How Social Capital in Community Systems Strengthens Health Systems: People, Structures, Processes

In by Lisa Hilmi

ORGANIZATIONS
CORE Group
USAID

YEAR PUBLISHED
2011

DESCRIPTION
Communities play instrumental roles in improving health outcomes within the scope of national health systems. However, the role of the community in health system strengthening, as well as specific components of the community health sub-system itself have not been systematically documented. In this paper, we explore the relationship among the community, the community health sub-system and the national health system, and propose a set of actors, structures and processes critical for promoting positive health outcomes, especially in under-served areas.

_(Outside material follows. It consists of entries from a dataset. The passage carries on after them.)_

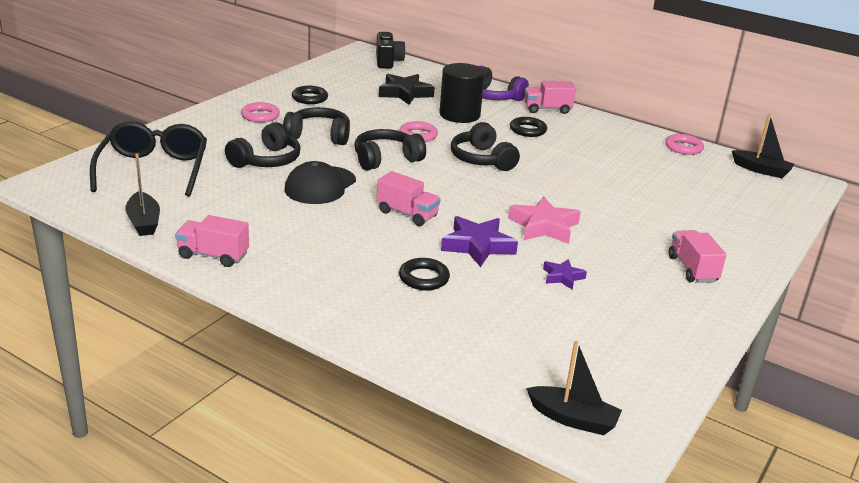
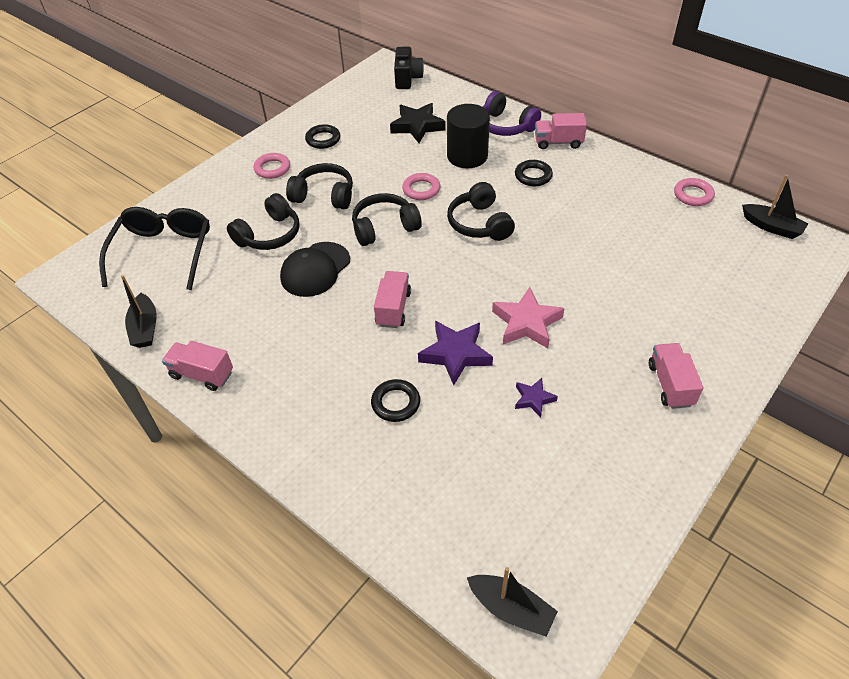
camera: 10 degrees right, 20 degrees up
pink truck [377,171,440,226] -> pink truck turned 120 degrees counterclockwise [374,271,411,328]

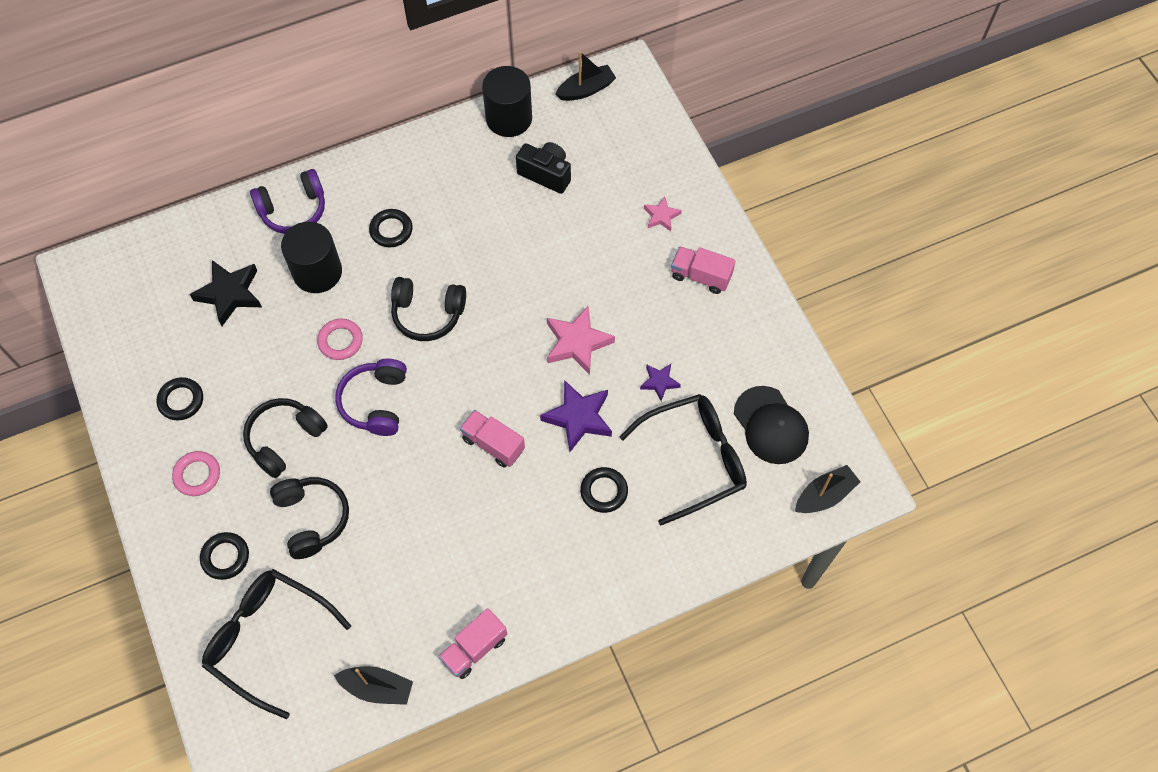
camera: 65 degrees left, 15 degrees up
black cap [280,242,350,297] -> black cap moved to [734,386,809,464]
black headphones [352,193,422,246] -> purple headphones [335,359,407,436]
black camera [394,47,424,89] -> black camera moved to [516,142,571,194]
pink truck [535,113,587,149] -> none
pink ring [674,178,715,206] -> black cylinder [482,66,532,137]
none -> black ring [200,532,249,580]
none -> black glasses [620,394,747,525]
none -> pink star [644,196,682,231]

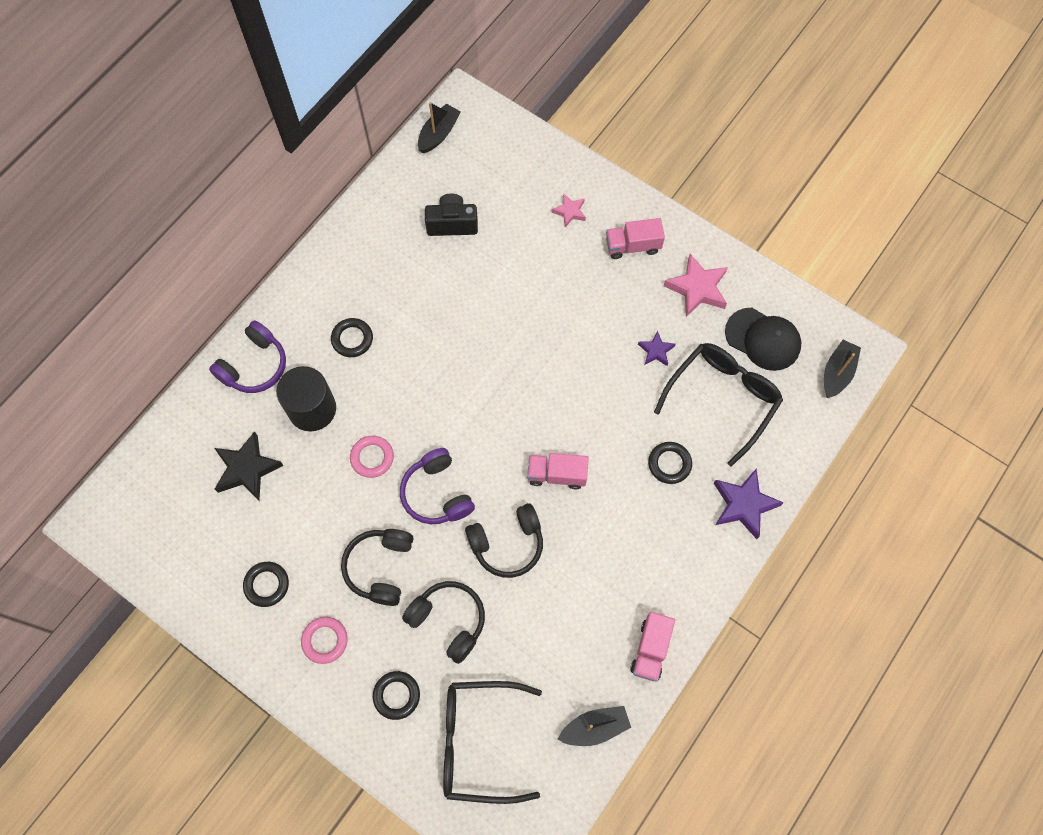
camera: 30 degrees left, 5 degrees up
black headphones [391,277,466,341] -> black headphones moved to [465,503,543,578]
black cylinder [482,66,532,137] -> none
purple star [540,380,612,452] -> purple star moved to [713,468,784,539]
pink star [547,306,615,375] -> pink star moved to [664,254,728,317]

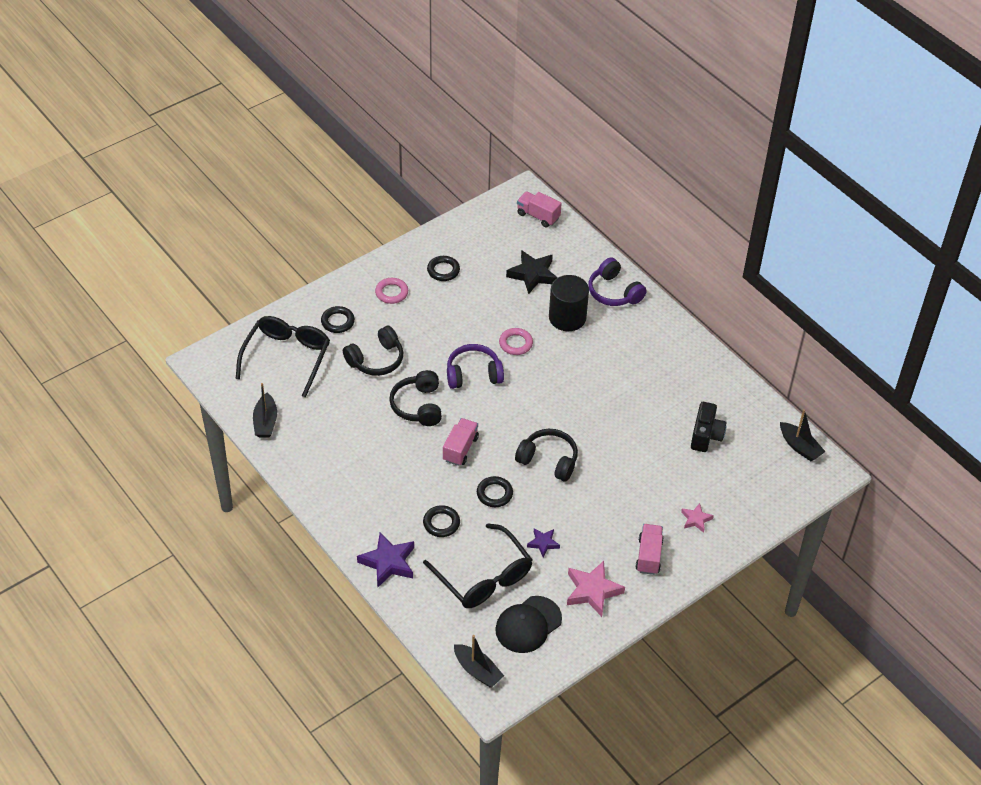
camera: 105 degrees right, 20 degrees down
black ring [331,318,373,357] -> black ring moved to [477,476,513,507]
black headphones [341,529,413,606] -> black headphones moved to [515,429,578,482]
pink truck [630,612,675,682] -> pink truck moved to [517,191,562,228]

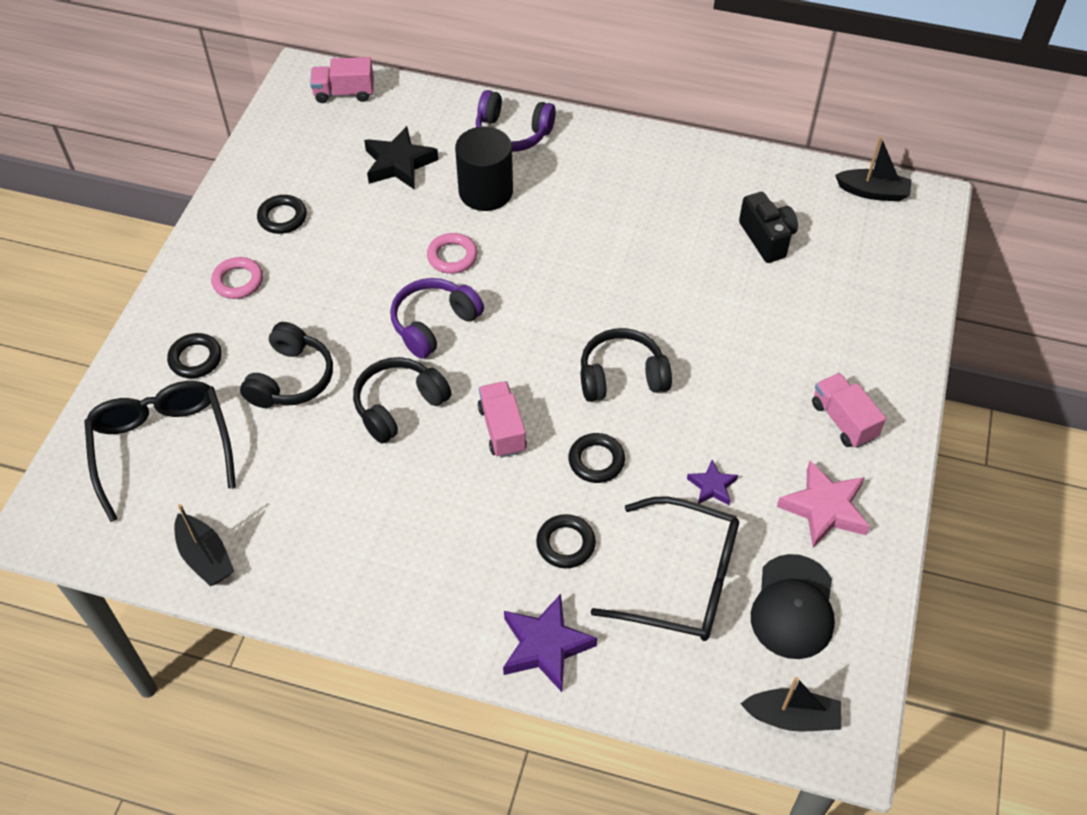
camera: 35 degrees left, 5 degrees up
black headphones [389,370,442,426] -> black headphones turned 90 degrees clockwise [353,357,452,444]
pink star [681,503,714,533] -> none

The purpose of this document is to draw attention to the undervalued resources of a community in programming to improve health status for maternal and child health (MCH), infectious diseases, nutrition, family planning (FP) and chronic diseases. We apply a systems thinking lens to review the actors, structure and processes of community contexts where national health service systems interact with individual beneficiaries. In taking this approach, we identify links between the communities and national health systems and propose a set of key components comprising a community health sub-system that serves as the interface between community realities and health system elements, where health services, health workers, community dynamics and actors, and cultural norms and practices interact and promote improved health outcomes. In conclusion, we propose that the social capital within a community and between the community and the national health system actors is a critical element, perhaps a seventh building block of a highly functioning health system, which needs strengthening and further research.